女性一人サロンの独立開業案件。オーナーは海外でのバックパッカーや海外勤務の経験から、様々な文化を取り入れたいと希望。和洋折衷の空間を構成する要素として、黒く塗りつぶされた格子を天井から吊り下げて空間を仕切る方法を採用。格子は可動式な為、人数やシーンに合わせて適切な空間をつくる事が可能となっている。格子により、閉鎖的にならずに周りが気にならないサロン空間が完成した。また、さまざまな世代の方が通えるよう、車椅子や高齢者の方を意識し、バリアフリーのサロンとした(デザイナー:談)。

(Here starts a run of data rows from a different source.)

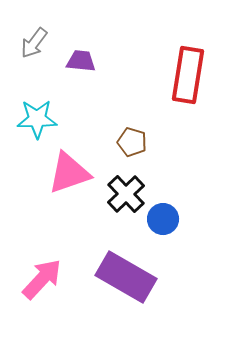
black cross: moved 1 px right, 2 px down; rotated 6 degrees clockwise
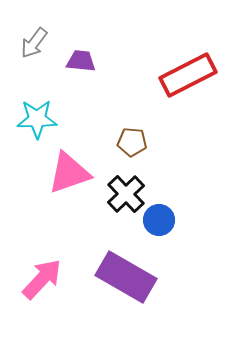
red rectangle: rotated 54 degrees clockwise
brown pentagon: rotated 12 degrees counterclockwise
blue circle: moved 4 px left, 1 px down
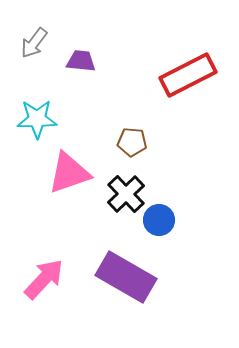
pink arrow: moved 2 px right
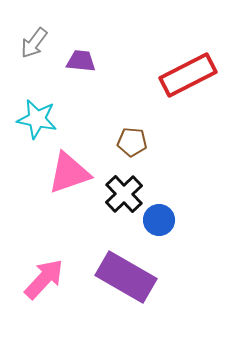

サロン部門 設計デザイン賞 [銀賞] 4-④ Hui デザイナー:湯口 巌氏

ご夫婦による郊外の独立開業案件。「白色や木目を使用せず、グレーのみの洗練された凛とした空間デザイン」が求められた。お客さまやここで行われるサービスを主役と考え、それを引き立たせるために空間はグレーにしたいという意図である。店名の「Hui」はハワイ語で「集まる」の意。そこから着想し、グレー一色の空間に波で陰影をつけたグラデーションを添えた。波をズラして設置することで、陰影と併せて立体感や重厚感、オリジナリティを演出。またズレにより生まれる奥行きを活かしてディスプレイができる棚機能に充てた。 さらに、波とは対比的に石素材のみで構成するプレーンなカウンターを置くことで、空間全体に落ち着きを加えている(デザイナー:談)。



なお美容ジャーナル各社選出の作品は以下の通り。

・髪書房賞 HARE(ハレ) デザイナー湯口 巌氏

・コワパリジャポン賞 PALETTE(パレット) デザイナー青木 拓己氏、鈴木 真太郎氏

・女性モード社賞 Ark+(アーク プラス)  デザイナー小林 昌平氏

・新美容出版賞 Calmi hair&nail(カルミ ヘア&ネイル) デザイナー湯口 巌氏

・ヘリテージ賞 NUTS MEN’S HAIR(ナッツ メンズ ヘア) デザイナー林 優佑氏、嶋木 良氏

・理美容教育出版賞 髪細工(カミザイク) デザイナー高橋 修氏

今回のTBCA受賞作品やエントリー作品は同社ホームページの他、ショールーム・展示会・営業ツール等でも紹介される。